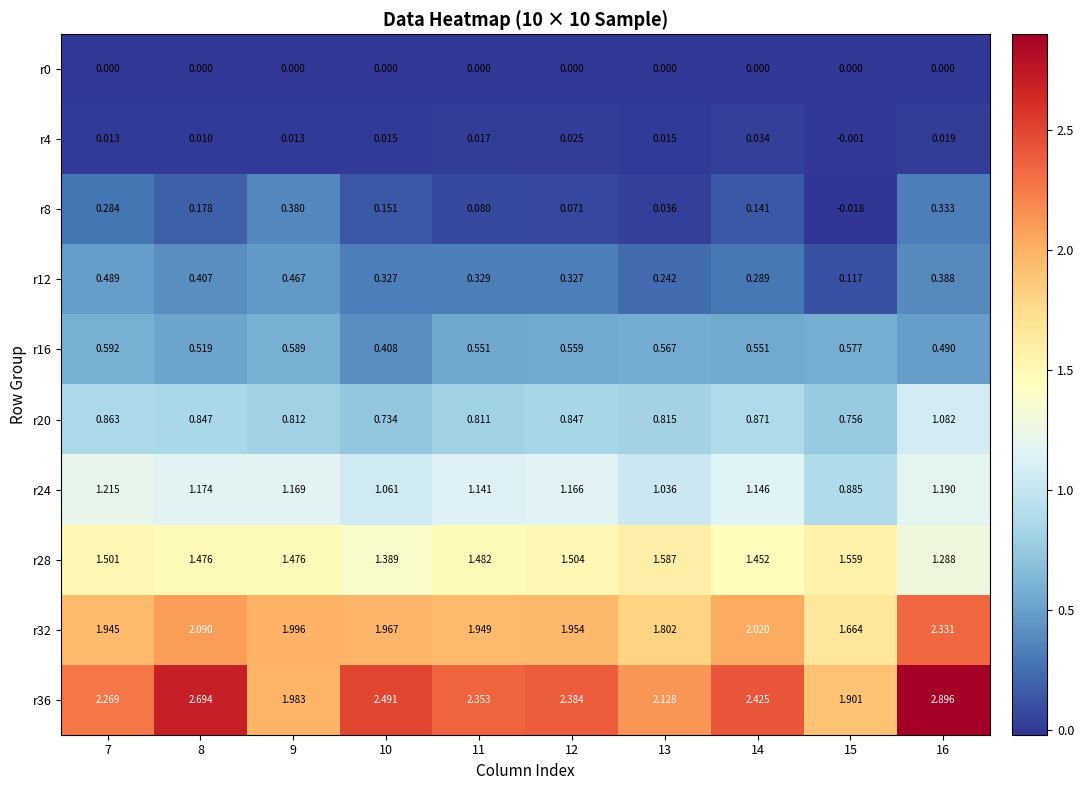

Reading right to left, what are all the values shown in this chart?

r0: 16=0.0	15=0.0	14=0.0	13=0.0	12=0.0	11=0.0	10=0.0	9=0.0	8=0.0	7=0.0
r4: 16=0.0	15=-0.0	14=0.0	13=0.0	12=0.0	11=0.0	10=0.0	9=0.0	8=0.0	7=0.0
r8: 16=0.3	15=-0.0	14=0.1	13=0.0	12=0.1	11=0.1	10=0.2	9=0.4	8=0.2	7=0.3
r12: 16=0.4	15=0.1	14=0.3	13=0.2	12=0.3	11=0.3	10=0.3	9=0.5	8=0.4	7=0.5
r16: 16=0.5	15=0.6	14=0.6	13=0.6	12=0.6	11=0.6	10=0.4	9=0.6	8=0.5	7=0.6
r20: 16=1.1	15=0.8	14=0.9	13=0.8	12=0.8	11=0.8	10=0.7	9=0.8	8=0.8	7=0.9
r24: 16=1.2	15=0.9	14=1.1	13=1.0	12=1.2	11=1.1	10=1.1	9=1.2	8=1.2	7=1.2
r28: 16=1.3	15=1.6	14=1.5	13=1.6	12=1.5	11=1.5	10=1.4	9=1.5	8=1.5	7=1.5
r32: 16=2.3	15=1.7	14=2.0	13=1.8	12=2.0	11=1.9	10=2.0	9=2.0	8=2.1	7=1.9
r36: 16=2.9	15=1.9	14=2.4	13=2.1	12=2.4	11=2.4	10=2.5	9=2.0	8=2.7	7=2.3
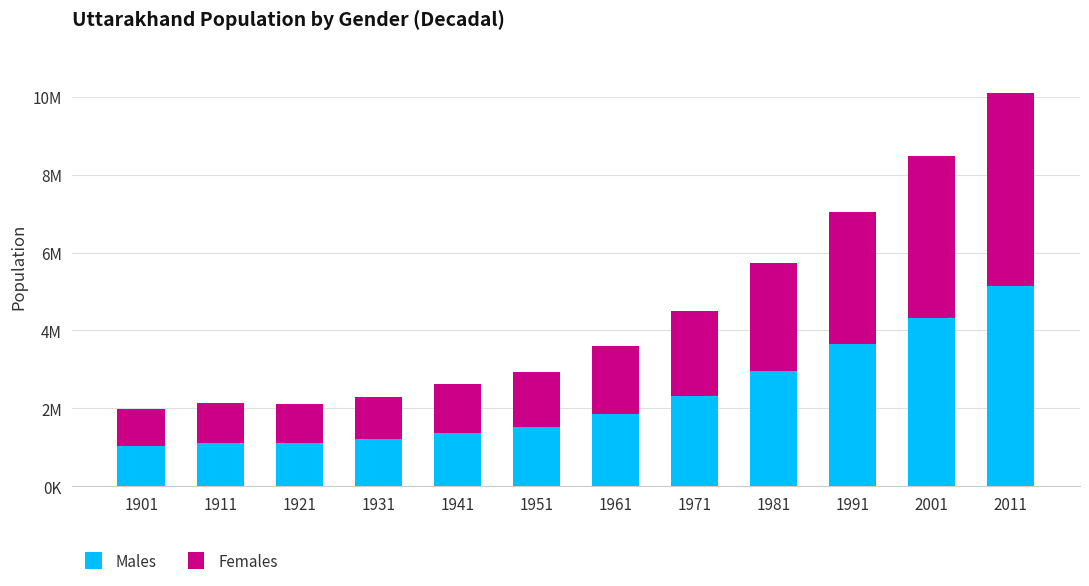

What are all the series names shown in the legend?

Males, Females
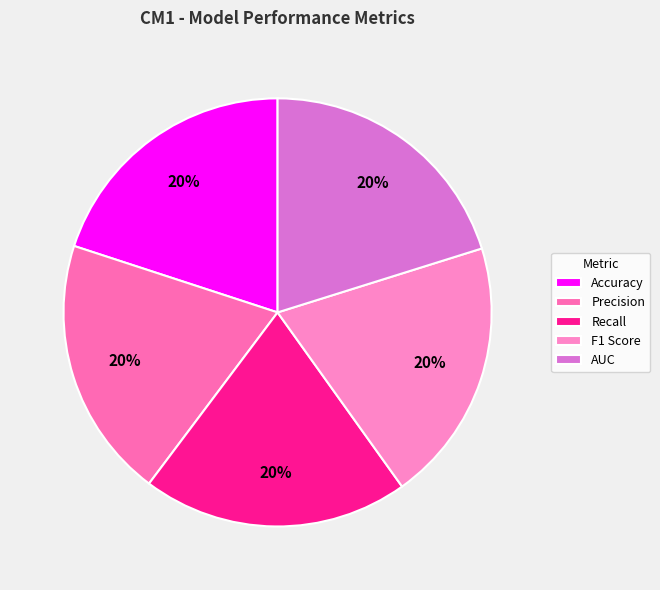

True or false: Accuracy accounts for 25% of the total.

False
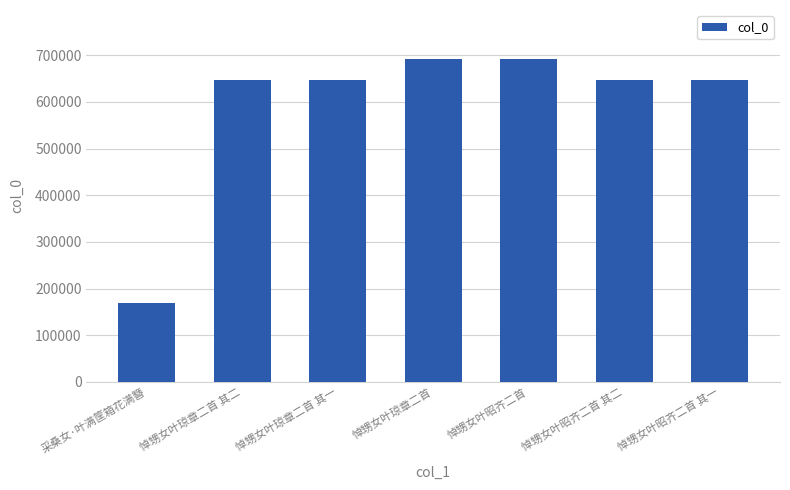

What is the difference between the maximum and minimum values?

525029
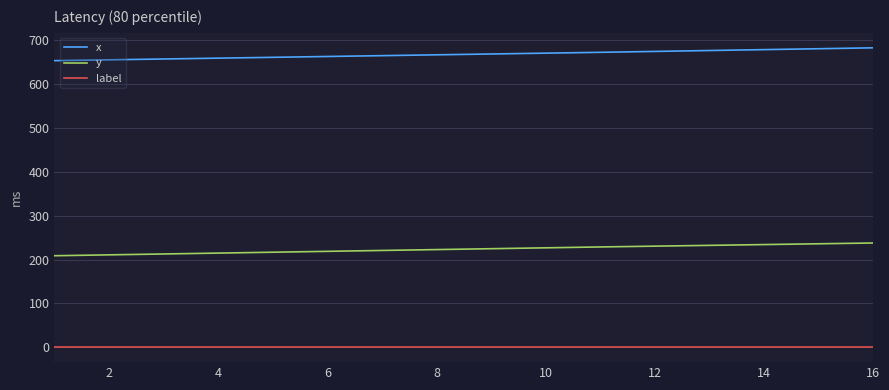

How many categories are shown in the chart?

16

____________________

**Work task**
Reproduce every one of the lines above word for word, omitting the pictures.

**Exercise response**
Reading right to left, what are all the values shown in this chart?

r0: 16=0.0	15=0.0	14=0.0	13=0.0	12=0.0	11=0.0	10=0.0	9=0.0	8=0.0	7=0.0
r4: 16=0.0	15=-0.0	14=0.0	13=0.0	12=0.0	11=0.0	10=0.0	9=0.0	8=0.0	7=0.0
r8: 16=0.3	15=-0.0	14=0.1	13=0.0	12=0.1	11=0.1	10=0.2	9=0.4	8=0.2	7=0.3
r12: 16=0.4	15=0.1	14=0.3	13=0.2	12=0.3	11=0.3	10=0.3	9=0.5	8=0.4	7=0.5
r16: 16=0.5	15=0.6	14=0.6	13=0.6	12=0.6	11=0.6	10=0.4	9=0.6	8=0.5	7=0.6
r20: 16=1.1	15=0.8	14=0.9	13=0.8	12=0.8	11=0.8	10=0.7	9=0.8	8=0.8	7=0.9
r24: 16=1.2	15=0.9	14=1.1	13=1.0	12=1.2	11=1.1	10=1.1	9=1.2	8=1.2	7=1.2
r28: 16=1.3	15=1.6	14=1.5	13=1.6	12=1.5	11=1.5	10=1.4	9=1.5	8=1.5	7=1.5
r32: 16=2.3	15=1.7	14=2.0	13=1.8	12=2.0	11=1.9	10=2.0	9=2.0	8=2.1	7=1.9
r36: 16=2.9	15=1.9	14=2.4	13=2.1	12=2.4	11=2.4	10=2.5	9=2.0	8=2.7	7=2.3

What are all the series names shown in the legend?

Males, Females

True or false: Accuracy accounts for 25% of the total.

False

What is the difference between the maximum and minimum values?

525029

How many categories are shown in the chart?

16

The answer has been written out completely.